“Balão”, do pintor Fulvio Pennachi (1905-1992): celebração do passado
Na madrugada passada, um incêndio na Ceasa, em Irajá, destruiu cerca de 200 metros quadrados de caixotaria. Ninguém ficou ferido. Os principais suspeitos pelo preju: dois balões que, segundo moradores da região, caíram no local (leia mais aqui)
Taí: não tem diferença entre balão e bala perdida, mas neguinho ainda acha que balão é brincadeira. Por outro lado, essa notícia me fez pensar que, apesar dos pesares (como foi o caso do assassinato do turista português, comentado aqui no blog ontem e hoje), existem algumas coisas que realmente melhoraram nesta cidade, neste país e neste mundo.

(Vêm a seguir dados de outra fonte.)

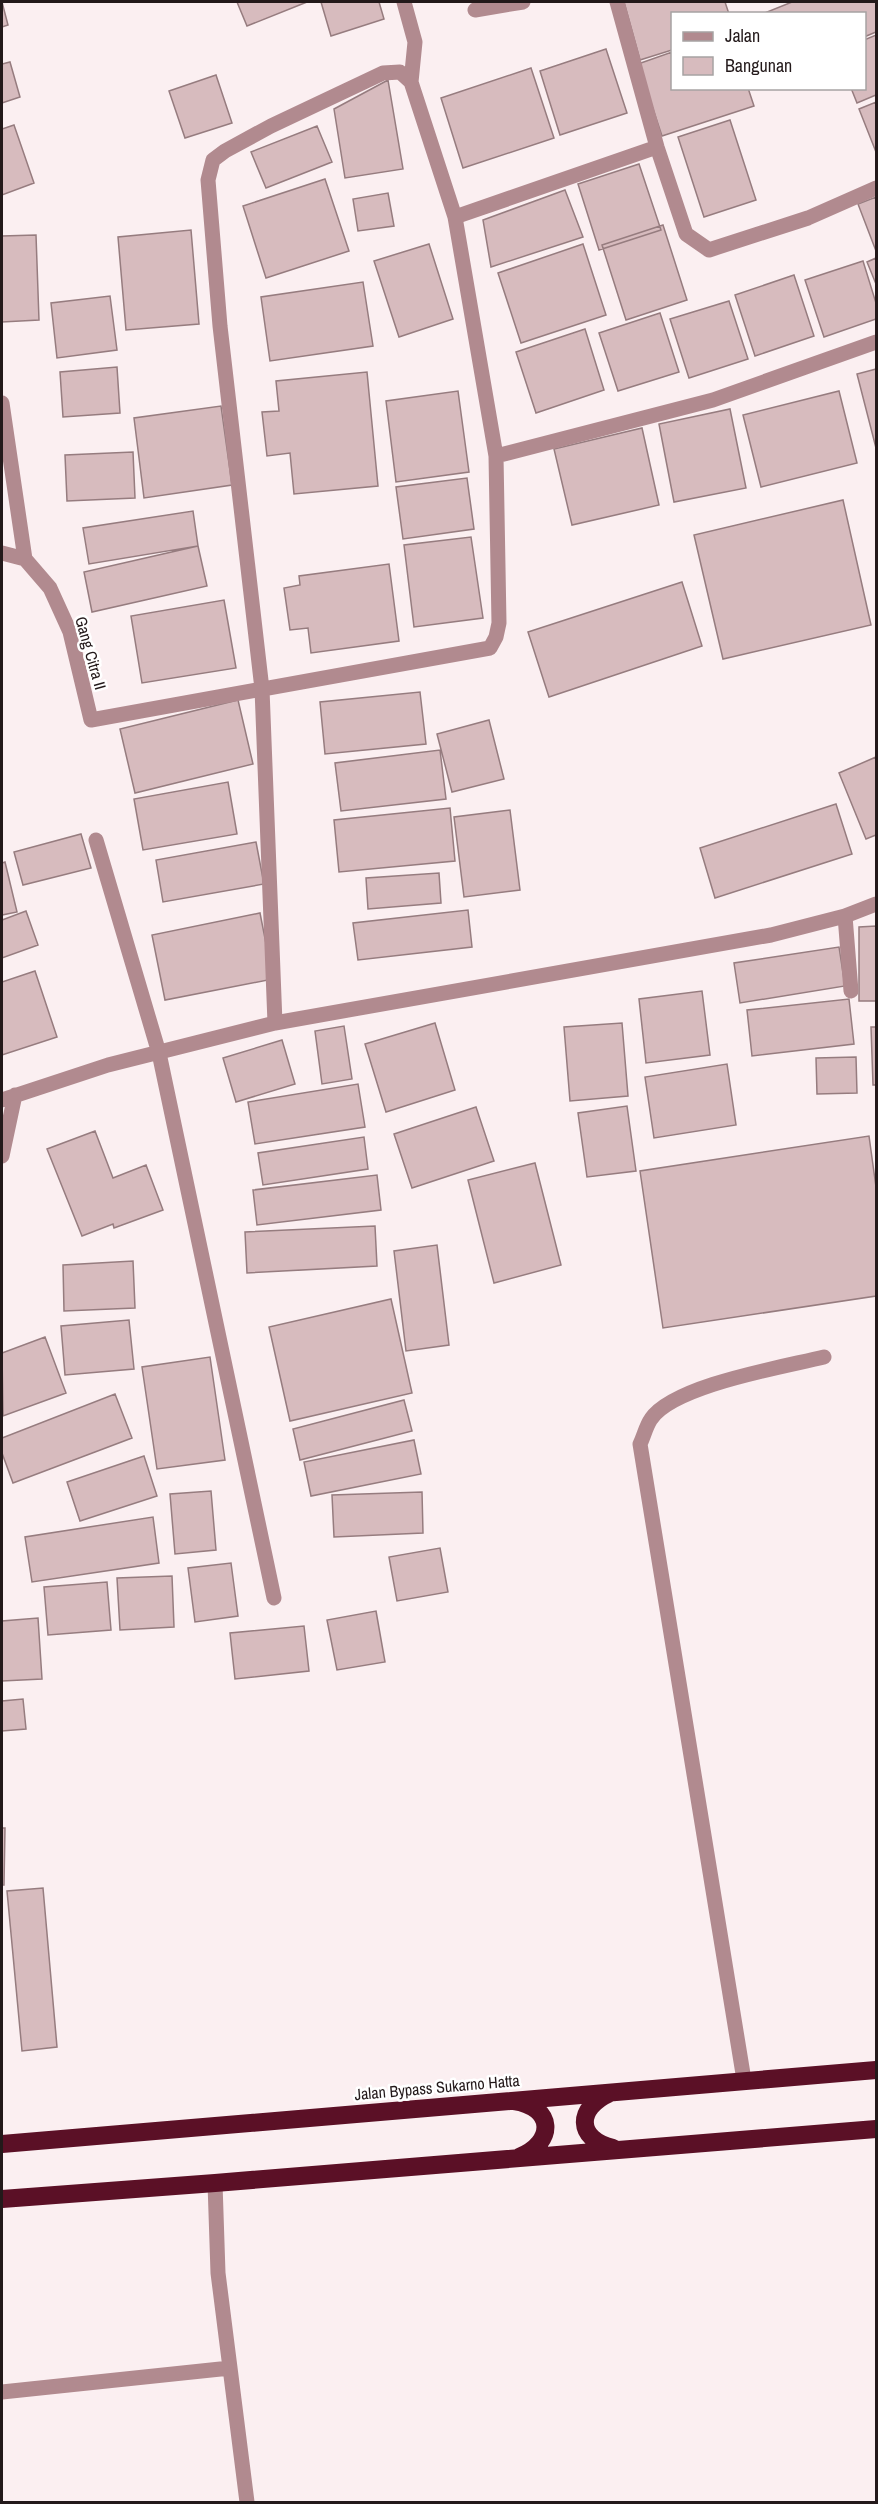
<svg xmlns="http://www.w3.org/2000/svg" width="878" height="2504" font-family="'Archivo Narrow',sans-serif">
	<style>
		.building { fill: #d7bbbe; stroke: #967c7f; stroke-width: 1.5 }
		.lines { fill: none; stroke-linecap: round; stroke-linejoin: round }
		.minor { stroke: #b18a8f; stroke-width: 15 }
		.highway { stroke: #5b1026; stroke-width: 18 }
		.labels { text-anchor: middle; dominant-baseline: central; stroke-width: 5; stroke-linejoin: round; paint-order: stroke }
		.street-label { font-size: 16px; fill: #23191a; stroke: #fff }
	</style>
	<rect width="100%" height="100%" fill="#fbeff1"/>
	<path class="building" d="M2,2L8,25L2,27Z
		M237,2H307L247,26Z
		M321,2H379L384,19L331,36Z
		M624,2H725L729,14H672V50L640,60Z
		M792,2H876V32L864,37V14H762Z
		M876,35V95L857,103L851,88H864V40Z
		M606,49L627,113L560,135L540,71Z
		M672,52V88H748L754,106L662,136L638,64Z
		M10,62L20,97L2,103V64Z
		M531,68L554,138L463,168L441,98Z
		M216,75L232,123L185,138L169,91Z
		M388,80L403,169L345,178L334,109Z
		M876,102V152L859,109Z
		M730,120L756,200L704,217L678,137Z
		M14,125L34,183L2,195V129Z
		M317,126L332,162L266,188L251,152Z
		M639,164L661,230L599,250L578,184Z
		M325,179L349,251L266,278L243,206Z
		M565,190L583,237L491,267L483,220Z
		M388,193L394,226L358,231L353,199Z
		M876,197V251L858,204Z
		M663,225L687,300L626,320L602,245Z
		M191,230L199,324L126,330L118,237Z
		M36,235L39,320L2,322V236Z
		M429,244L453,319L399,337L374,261Z
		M583,244L606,315L521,343L498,273Z
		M876,258V284L867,262Z
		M863,261L876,303V319L824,337L805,280Z
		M794,275L814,336L755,356L735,295Z
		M363,282L373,346L270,361L261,297Z
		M110,296L117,350L57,358L51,303Z
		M729,301L748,359L689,378L670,319Z
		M660,313L679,372L618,391L599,333Z
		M585,329L604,390L536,413L516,352Z
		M117,367L120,413L63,417L60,372Z
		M876,369V448L857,374Z
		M367,372L378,486L294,494L290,453L267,456L262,412L279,411L276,381Z
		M458,391L469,472L396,482L386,401Z
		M839,391L857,463L761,487L743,415Z
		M221,406L232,485L144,498L134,418Z
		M730,409L746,488L674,502L659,424Z
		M642,428L659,505L572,525L554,449Z
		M133,452L135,498L67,501L65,455Z
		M467,478L474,529L403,539L396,487Z
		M843,500L871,625L723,659L694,535Z
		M193,511L198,546L89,564L83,528Z
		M471,537L483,618L414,627L404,545Z
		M198,546L207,586L92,612L84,572Z
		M389,564L399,641L311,653L308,628L290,630L284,588L300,585L299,576Z
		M682,582L702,646L549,697L528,632Z
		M224,600L236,668L142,683L131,616Z
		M420,692L426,744L325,754L320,702Z
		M238,700L253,764L135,793L120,729Z
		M489,720L504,779L452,792L437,734Z
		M440,750L446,799L341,811L335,763Z
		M876,757V835L866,839L839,773Z
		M228,782L237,834L143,850L134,799Z
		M836,804L852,854L715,898L700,848Z
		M450,808L455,861L339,872L334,820Z
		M510,810L520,890L464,897L454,817Z
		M81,834L91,868L23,885L14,852Z
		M256,842L264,884L163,902L156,860Z
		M5,862L17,912L2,915V863Z
		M439,873L441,903L368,909L366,878Z
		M468,910L472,947L358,960L353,923Z
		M26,911L38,945L2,958V920Z
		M260,913L273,979L165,1000L152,935Z
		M876,926V1001H859V927Z
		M839,947L845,986L740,1003L734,963Z
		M35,971L57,1037L2,1055V982Z
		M702,991L710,1055L646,1063L639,999Z
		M849,999L854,1044L752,1056L747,1010Z
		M435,1023L455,1090L386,1112L365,1044Z
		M622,1023L628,1096L570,1101L564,1027Z
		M344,1026L352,1079L322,1084L315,1031Z
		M871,1027H876V1085H873Z
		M282,1040L295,1084L236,1102L223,1058Z
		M856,1057L857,1093L817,1094L816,1058Z
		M727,1064L736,1125L654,1138L645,1077Z
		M358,1084L365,1127L255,1144L248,1102Z
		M627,1106L636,1171L587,1177L578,1113Z
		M476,1107L494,1161L412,1188L394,1134Z
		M95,1131L113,1178L146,1165L163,1210L114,1228L113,1224L82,1236L47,1149Z
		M869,1136L876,1187V1296L663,1328L640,1171Z
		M364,1137L368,1169L263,1185L258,1153Z
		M535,1163L561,1265L494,1283L468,1180Z
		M377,1175L381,1210L257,1225L253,1190Z
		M375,1226L377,1266L247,1273L245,1232Z
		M437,1245L449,1345L406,1351L394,1251Z
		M133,1261L135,1308L64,1311L63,1265Z
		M391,1299L412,1393L290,1421L269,1327Z
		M129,1320L134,1369L65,1375L61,1326Z
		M45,1337L66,1393L3,1416L2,1353Z
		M210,1357L225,1460L157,1469L142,1367Z
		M115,1394L132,1438L13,1483L2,1453V1438Z
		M404,1400L412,1431L300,1460L293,1429Z
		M414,1440L421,1474L311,1496L304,1462Z
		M144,1456L157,1496L80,1521L67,1482Z
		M211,1491L216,1550L175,1554L170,1494Z
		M422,1492L423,1533L334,1537L332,1495Z
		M153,1517L159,1563L32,1582L25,1537Z
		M440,1548L448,1592L397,1601L389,1557Z
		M231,1563L238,1616L195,1622L188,1568Z
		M172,1576L174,1627L120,1630L117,1578Z
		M107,1582L111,1630L48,1635L44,1587Z
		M376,1611L385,1662L337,1670L327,1620Z
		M38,1618L42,1679L2,1681V1621Z
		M304,1626L309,1671L235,1679L230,1633Z
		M23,1699L26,1729L2,1731V1701Z
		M2,1828H5L4,1885H2Z
		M43,1888L57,2047L22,2051L7,1891Z"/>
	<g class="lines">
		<path class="minor" d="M617,2L657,147L686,234L709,250L808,218L876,188
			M475,10L523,2
			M455,217L657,147
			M2,403L25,559
			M496,456L713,400L876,342
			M2,553L25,559L50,588L70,632L91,720L490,648L496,637L499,623L496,456L455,217L411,82L415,42L404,2
			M96,840L159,1053L274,1598
			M845,916L851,991
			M275,1023L262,689L220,326L208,180L213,160L225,151L271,126L383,73L400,72L411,82
			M2,1100L108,1065L275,1023L771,935L845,916L876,904
			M2,1156L15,1095
			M744,2080L640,1444C644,1436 646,1426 651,1419C674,1385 784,1367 824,1357
			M215,2183L218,2273L247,2502
			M2,2392L230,2368"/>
		<path class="highway" d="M610,2093C576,2108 576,2139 613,2148
			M514,2101C554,2107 556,2142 519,2157
			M2,2144L876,2070
			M2,2199L215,2183L876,2129"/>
	</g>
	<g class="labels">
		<g class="street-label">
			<text transform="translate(91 653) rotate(74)">Gang Citra II</text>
			<text transform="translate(437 2087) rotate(-5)">Jalan Bypass Sukarno Hatta</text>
		</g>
	</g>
	<rect width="878" height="2504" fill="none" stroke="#23191a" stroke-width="6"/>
	<rect x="671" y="12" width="195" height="78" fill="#ffffff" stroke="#a7a3a3" stroke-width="1.5"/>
	<rect x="683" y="32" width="30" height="9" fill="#b18a8f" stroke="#a7a3a3" stroke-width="1.5"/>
	<text x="725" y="42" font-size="18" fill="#23191a">Jalan</text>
	<rect x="683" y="57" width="30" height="18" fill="#d7bbbe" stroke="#a7a3a3" stroke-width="1.5"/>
	<text x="725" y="72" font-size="18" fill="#23191a">Bangunan</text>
</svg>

Por exemplo: ainda tem gente que solta balão, mas pelo menos isso hoje é condenável pelo senso comum - e um crime, segundo as nossas leis. Há 25 anos, me lembro bem, soltar balão era literalmente brincadeira de criança. Nas festas de São João da minha casa, em Irajá - lembro-me de umas ótimas também no condomínio onde ainda moram os meus padrinhos, em Jacarepaguá - sempre aparecia um tio com estalinhos, bombinhas e… balões japoneses! (quem aí lembra deles?)

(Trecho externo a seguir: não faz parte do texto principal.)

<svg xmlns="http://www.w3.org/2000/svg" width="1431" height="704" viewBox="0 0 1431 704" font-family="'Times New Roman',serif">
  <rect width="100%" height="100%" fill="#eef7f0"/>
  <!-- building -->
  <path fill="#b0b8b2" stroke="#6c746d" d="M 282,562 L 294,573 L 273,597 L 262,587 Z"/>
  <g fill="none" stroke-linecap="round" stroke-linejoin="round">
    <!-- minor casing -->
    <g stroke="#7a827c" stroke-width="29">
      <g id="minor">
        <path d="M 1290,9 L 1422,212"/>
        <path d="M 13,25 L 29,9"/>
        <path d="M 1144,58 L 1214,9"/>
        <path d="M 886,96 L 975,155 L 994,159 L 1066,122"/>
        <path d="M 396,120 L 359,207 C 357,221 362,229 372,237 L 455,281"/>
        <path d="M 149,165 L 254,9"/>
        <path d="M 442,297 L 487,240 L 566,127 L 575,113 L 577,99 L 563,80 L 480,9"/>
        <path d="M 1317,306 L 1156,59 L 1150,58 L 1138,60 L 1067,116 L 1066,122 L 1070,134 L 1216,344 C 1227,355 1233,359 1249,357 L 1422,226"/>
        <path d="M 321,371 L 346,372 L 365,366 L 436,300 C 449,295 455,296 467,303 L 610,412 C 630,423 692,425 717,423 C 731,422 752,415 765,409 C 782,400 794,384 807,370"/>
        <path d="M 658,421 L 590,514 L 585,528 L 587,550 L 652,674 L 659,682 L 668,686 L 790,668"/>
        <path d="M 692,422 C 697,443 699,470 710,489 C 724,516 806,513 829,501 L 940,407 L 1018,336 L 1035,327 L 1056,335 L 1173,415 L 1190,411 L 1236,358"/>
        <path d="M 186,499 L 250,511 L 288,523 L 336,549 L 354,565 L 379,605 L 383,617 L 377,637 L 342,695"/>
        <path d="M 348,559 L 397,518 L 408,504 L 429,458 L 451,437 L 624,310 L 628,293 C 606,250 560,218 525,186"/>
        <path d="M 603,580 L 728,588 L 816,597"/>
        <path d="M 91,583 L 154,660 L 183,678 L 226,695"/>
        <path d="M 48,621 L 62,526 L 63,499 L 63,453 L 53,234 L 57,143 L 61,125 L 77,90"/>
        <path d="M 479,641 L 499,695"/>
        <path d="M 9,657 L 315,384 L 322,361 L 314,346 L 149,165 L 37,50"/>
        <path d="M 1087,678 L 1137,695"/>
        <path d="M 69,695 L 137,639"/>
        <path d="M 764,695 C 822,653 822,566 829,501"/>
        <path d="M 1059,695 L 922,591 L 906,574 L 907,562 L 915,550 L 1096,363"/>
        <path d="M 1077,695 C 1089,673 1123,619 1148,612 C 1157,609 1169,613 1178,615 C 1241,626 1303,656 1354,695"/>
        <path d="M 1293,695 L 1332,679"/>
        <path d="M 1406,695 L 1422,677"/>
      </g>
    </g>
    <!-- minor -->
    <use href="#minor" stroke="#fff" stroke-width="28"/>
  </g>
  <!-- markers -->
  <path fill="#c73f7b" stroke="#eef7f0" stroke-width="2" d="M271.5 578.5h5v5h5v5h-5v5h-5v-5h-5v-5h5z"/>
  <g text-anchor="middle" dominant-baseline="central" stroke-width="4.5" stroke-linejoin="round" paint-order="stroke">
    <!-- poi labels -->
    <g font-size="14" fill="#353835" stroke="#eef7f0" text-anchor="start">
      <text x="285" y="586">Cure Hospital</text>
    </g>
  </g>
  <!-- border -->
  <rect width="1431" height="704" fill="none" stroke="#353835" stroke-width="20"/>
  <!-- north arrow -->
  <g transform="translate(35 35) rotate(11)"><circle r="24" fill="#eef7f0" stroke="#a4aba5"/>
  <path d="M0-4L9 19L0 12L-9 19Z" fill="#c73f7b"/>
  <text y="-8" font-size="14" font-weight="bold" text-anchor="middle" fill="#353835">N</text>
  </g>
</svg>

Feitos com arame e papel de seda (tenho tatuado na memória o desenho carimbado com tinta vermelha que os adornava), os balões japoneses eram soltos com a ajuda das crianças. Os pequenos seguravam o balão enquanto o tio acendia a bucha cheirando a querosene e pingando fogo. Os balões japoneses eram miúdos, não iam muito longe não, mas tinham o suficiente para fazer uma merda: fogo (outra lembrança: eles prendendo nos galhos das mangueiras da rua e a molecada metendo pedra em cima).
Ou seja, uma brincadeira impensável nos dias de hoje. Eu mesmo nunca convidaria meus filhos e sobrinhos para soltar balões, e nem o meu tio faria isso com os netos dele. Por quê? Porque, na pior das hipóteses, é ilegal e faz parte do bom senso: soltar balão é uma idiotice e quem faz isso é um idiota.
Sinal de que a gente evolui, aos trancos e barrancos, e que ainda é possível ter esperanças em relação ao futuro.
Acho, por exemplo, que a minha geração é menos preconceituosa que a da minha mãe em relação a um monte de coisas, que os meus pais foram menos preconceituosos que os meus avós, e que no futuro - se Deus quiser - vou levar muito pito dos meus filhos: “Pô, velho: se liga, abre essa cabeça!” - ou que diabo vão dizer essas crianças, se é que elas ainda vão falar ou só mandar torpedo.